ATTIVITÀ 1: Secondo il testo da analizzare, quante attività di commercio al dettaglio sono state censite alla fine del 2020 nei centri dei capoluoghi del Piemonte?
ATTIVITÀ 2: Modifica il testo da analizzare: riscrivi il passo che comincia con "La Filiale di" e termina con "orari: 8.30-13.30, 14.45-16.00.", sostituendo "consueti" con "soliti".
ATTIVITÀ 3: Riprendi il testo da analizzare e proseguilo a partire dalla sua ultima frase.

TESTO DA ANALIZZARE:
☆ ☆ ☆ ☆ ☆ ☆ ☆
La Filiale di Savigliano con la sua nuova veste riaprirà lunedì 22 marzo alle ore 12.

A partire da martedì 23 marzo ti aspettiamo, su appuntamento, con i consueti orari: 8.30-13.30, 14.45-16.00.

Nuova struttura commerciale nei centri storici della nostra Regione

Nuova struttura commerciale nei centri storici della nostra Regione

Meno negozi, più bar e ristoranti.

Nei centri storici dei capoluoghi provinciali del Piemonte sta cambiando la struttura commerciale, in conseguenza anche della crisi economica, che influisce sui consumi e le abitudini.

 

Alla fine del 2020, nei centri dei capoluoghi della regione sono state censite, complessivamente, 4.344 attività di commercio al dettaglio, mentre erano ancora 5.052 al 31 dicembre 2012.
☆ ☆ ☆ ☆ ☆ ☆ ☆
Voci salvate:
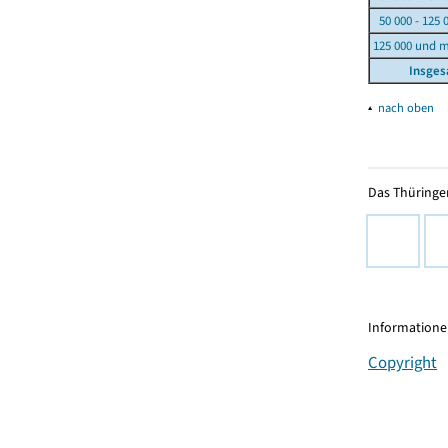
50 000 - 125 
125 000 und 
Insge
▴
nach oben
Das Thüringer
Informationen
Copyright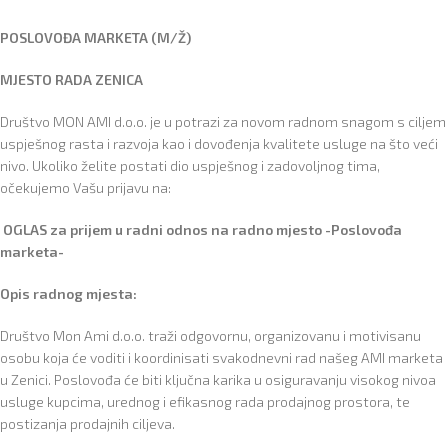
POSLOVOĐA MARKETA (M/Ž)
MJESTO RADA ZENICA
Društvo MON AMI d.o.o. je u potrazi za novom radnom snagom s ciljem
uspješnog rasta i razvoja kao i dovođenja kvalitete usluge na što veći
nivo. Ukoliko želite postati dio uspješnog i zadovoljnog tima,
očekujemo Vašu prijavu na:
OGLAS
za prijem u radni odnos na radno mjesto
-Poslovođa
marketa-
Opis radnog mjesta:
Društvo Mon Ami d.o.o. traži odgovornu, organizovanu i motivisanu
osobu koja će voditi i koordinisati svakodnevni rad našeg AMI marketa
u Zenici. Poslovođa će biti ključna karika u osiguravanju visokog nivoa
usluge kupcima, urednog i efikasnog rada prodajnog prostora, te
postizanja prodajnih ciljeva.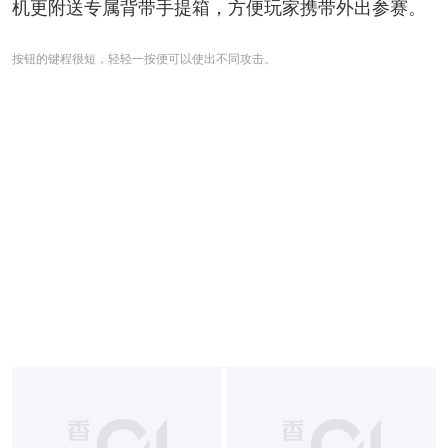
机更附送专属背带手提箱，方便玩家携带外出参赛。
按钮的键程很短，轻轻一按便可以使出不同攻击。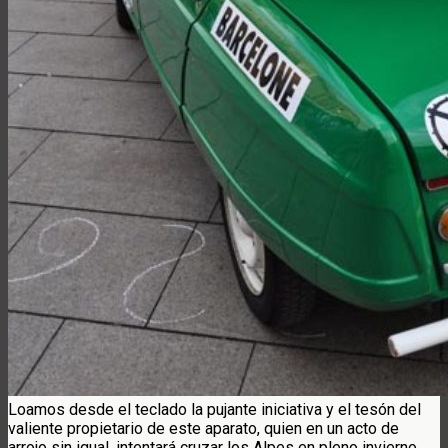
Loamos desde el teclado la pujante iniciativa y el tesón del
valiente propietario de este aparato, quien en un acto de
arrojo sin igual, intentará cruzar los Alpes en pleno invierno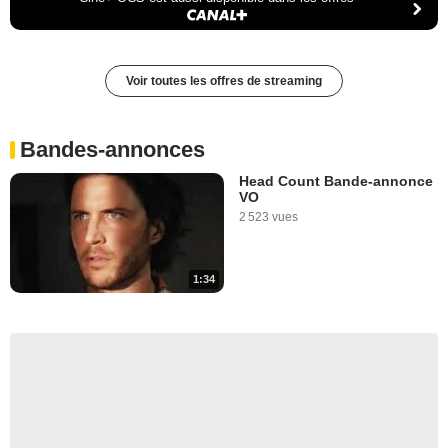
Voir toutes les offres de streaming
Bandes-annonces
Head Count Bande-annonce
VO
2 523 vues
1:34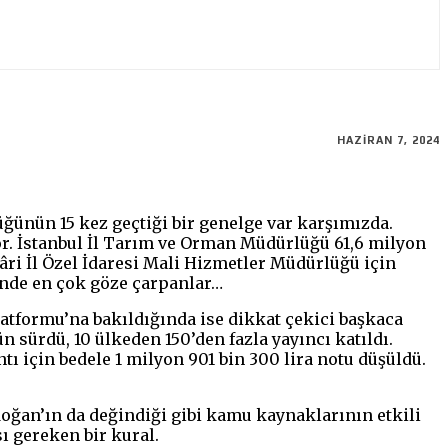
HAZIRAN 7, 2024
ğünün 15 kez geçtiği bir genelge var karşımızda.
. İstanbul İl Tarım ve Orman Müdürlüğü 61,6 milyon
kâri İl Özel İdaresi Mali Hizmetler Müdürlüğü için
inde en çok göze çarpanlar…
atformu’na bakıldığında ise dikkat çekici başkaca
sürdü, 10 ülkeden 150’den fazla yayıncı katıldı.
 için bedele 1 milyon 901 bin 300 lira notu düşüldü.
ğan’ın da değindiği gibi kamu kaynaklarının etkili
ı gereken bir kural.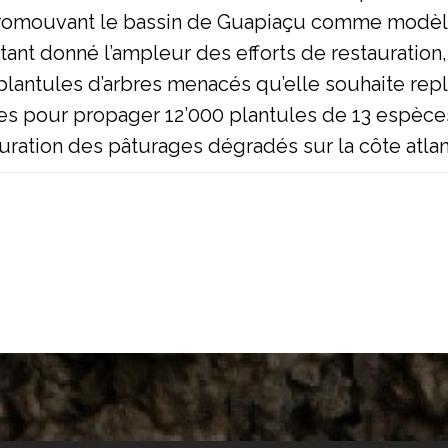
promouvant le bassin de Guapiaçu comme modèle
tant donné l’ampleur des efforts de restauration
lantules d’arbres menacés qu’elle souhaite repl
lies pour propager 12’000 plantules de 13 espèc
ration des pâturages dégradés sur la côte atlan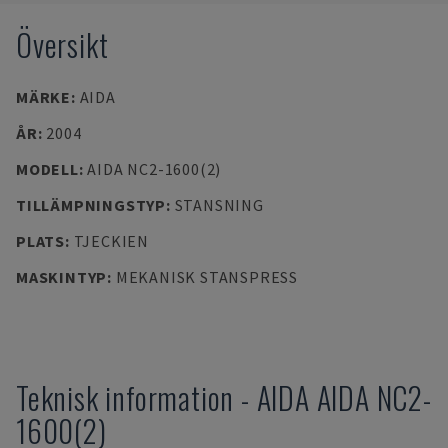
Översikt
MÄRKE
:
AIDA
ÅR
:
2004
MODELL
:
AIDA NC2-1600(2)
TILLÄMPNINGSTYP
:
STANSNING
PLATS
:
TJECKIEN
MASKINTYP
:
MEKANISK STANSPRESS
Teknisk information
-
AIDA
AIDA NC2-
1600(2)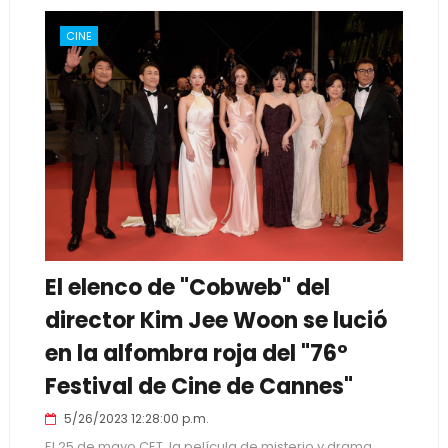
CINE
El elenco de "Cobweb" del
director Kim Jee Woon se lució
en la alfombra roja del "76º
Festival de Cine de Cannes"
5/26/2023 12:28:00 p.m.
El 25 de mayo CET, la película de misterio y drama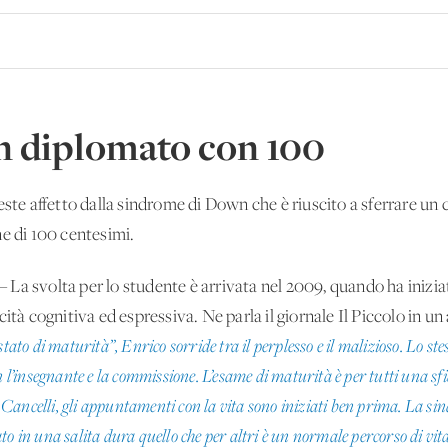
n diplomato con 100
este affetto dalla sindrome di Down che è riuscito a sferrare un c
ne di 100 centesimi.
– La svolta per lo studente è arrivata nel 2009, quando ha inizia
ità cognitiva ed espressiva. Ne parla il giornale Il Piccolo in un 
stato di maturità”, Enrico sorride tra il perplesso e il malizioso. Lo s
n l’insegnante e la commissione. L’esame di maturità è per tutti una sfi
Cancelli, gli appuntamenti con la vita sono iniziati ben prima. La s
o in una salita dura quello che per altri è un normale percorso di vita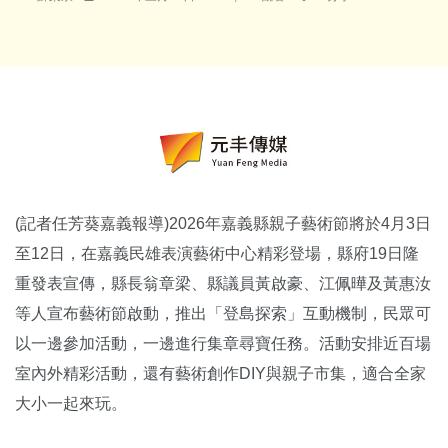
(記者任芳葵嘉義報導)2026年嘉義縣親子藝術節將於4月3日
至12日，在嘉義民雄表演藝術中心精彩登場，
縣府19日隆
重發表宣傳，縣長翁章梁、縣議員黃啟豪、
江佩曄及黃惠汝
等人宣布藝術節啟動，推出「登島探索」互動機制，
民眾可
以一邊參加活動，一邊進行集章尋寶任務。
活動安排近百場
室內外精彩活動，還有藝術創作DIY與親子市集，
適合全家
大小一起來玩。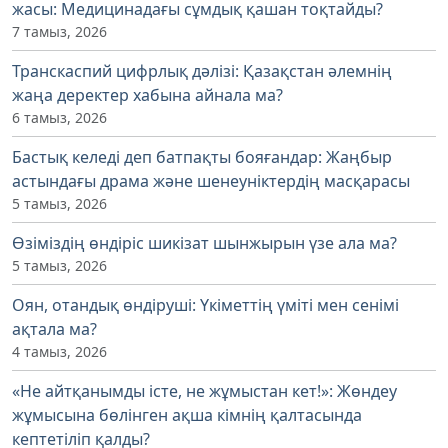
жасы: Медицинадағы сұмдық қашан тоқтайды?
7 тамыз, 2026
Транскаспий цифрлық дәлізі: Қазақстан әлемнің
жаңа деректер хабына айнала ма?
6 тамыз, 2026
Бастық келеді деп батпақты бояғандар: Жаңбыр
астындағы драма және шенеуніктердің масқарасы
5 тамыз, 2026
Өзіміздің өндіріс шикізат шынжырын үзе ала ма?
5 тамыз, 2026
Оян, отандық өндіруші: Үкіметтің үміті мен сенімі
ақтала ма?
4 тамыз, 2026
«Не айтқанымды істе, не жұмыстан кет!»: Жөндеу
жұмысына бөлінген ақша кімнің қалтасында
кептетіліп қалды?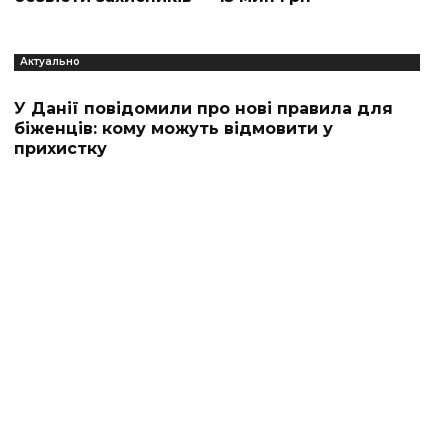
Актуально
У Данії повідомили про нові правила для
біженців: кому можуть відмовити у
прихистку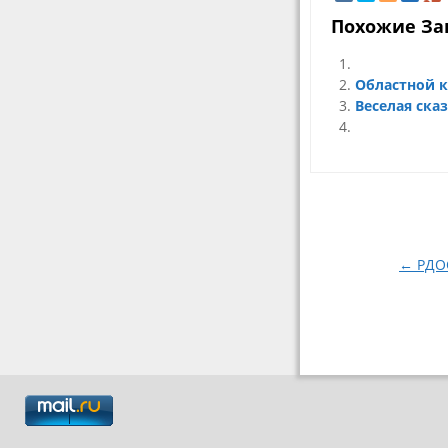
Похожие За
Областной 
Веселая ска
Навигация
по
записям
← РДОО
☆ ☆ ☆ ☆ ☆ ☆ ☆
RISPOSTA 1: 4.344 attività.

RISPOSTA 2:
La Filiale di Savigliano con la sua nuova veste riaprirà lunedì 22 marzo alle ore 12.

A partire da martedì 23 marzo ti aspettiamo, su appuntamento, con i soliti orari: 8.30-13.30, 14.45-16.00.

RISPOSTA 3:
Da allora ne sono scomparse 708, cioè il 14%. Un tasso che giustifica l’aggettivo “desolante” usato dal Centro studi di Confcommercio per commentare la sua analisi sulla “Demografia d’impresa delle città italiane”, la quale ha evidenziato un “processo di desertificazione commerciale”, essendo sparite nelle città del nostro Paese, tra il 2012 e il 2020, oltre 77.000 attività di commercio al dettaglio e quasi 14.000 imprese di commercio ambulante.

Il fenomeno ha riguardato, sia pure in misura diversa, il “cuore” di tutti i capoluoghi provinciali piemontesi: tra il 2012 e l’anno scorso, le attività di commercio al dettaglio sono diminuite da 799 a 665 ad Alessandria, da 590 a 460 ad Asti, da 448 a 348 a Biella, da 346 a 340 a Cuneo, da 602 a 472 a Novara, da 1.838 a 1.619 a Torino, da 238 a 179 a Verbania e da 291 a 261 a Vercelli.

Però, il Centro studi di Confcommercio ha rilevato, nello stesso periodo, anche l’aumento di un’altra componente degli esercizi pubblici fondamentale per la vita dei centri storici delle nostre città, quella formata da bar, ristoranti e alberghi.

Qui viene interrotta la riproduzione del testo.